• _INSTRUCTIONS TO FOLLOW_
In the records below, work out how many lines hold the word "para". Report the number alone.

• _Saved entries_
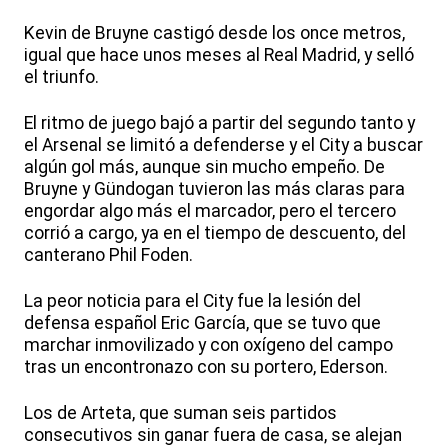
Kevin de Bruyne castigó desde los once metros,
igual que hace unos meses al Real Madrid, y selló
el triunfo.
El ritmo de juego bajó a partir del segundo tanto y
el Arsenal se limitó a defenderse y el City a buscar
algún gol más, aunque sin mucho empeño. De
Bruyne y Gündogan tuvieron las más claras para
engordar algo más el marcador, pero el tercero
corrió a cargo, ya en el tiempo de descuento, del
canterano Phil Foden.
La peor noticia para el City fue la lesión del
defensa español Eric García, que se tuvo que
marchar inmovilizado y con oxígeno del campo
tras un encontronazo con su portero, Ederson.
Los de Arteta, que suman seis partidos
consecutivos sin ganar fuera de casa, se alejan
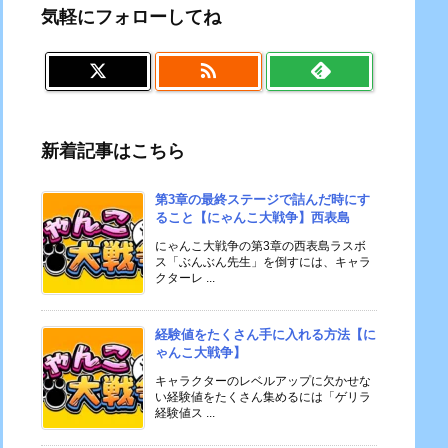
気軽にフォローしてね

新着記事はこちら
第3章の最終ステージで詰んだ時にす
ること【にゃんこ大戦争】西表島
にゃんこ大戦争の第3章の西表島ラスボ
ス「ぶんぶん先生」を倒すには、キャラ
クターレ ...
経験値をたくさん手に入れる方法【に
ゃんこ大戦争】
キャラクターのレベルアップに欠かせな
い経験値をたくさん集めるには「ゲリラ
経験値ス ...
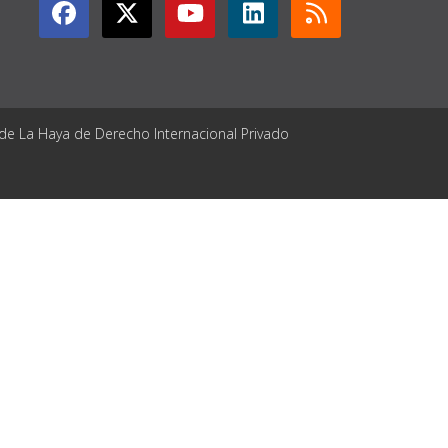
 de La Haya de Derecho Internacional Privado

• _OUTPUT_
2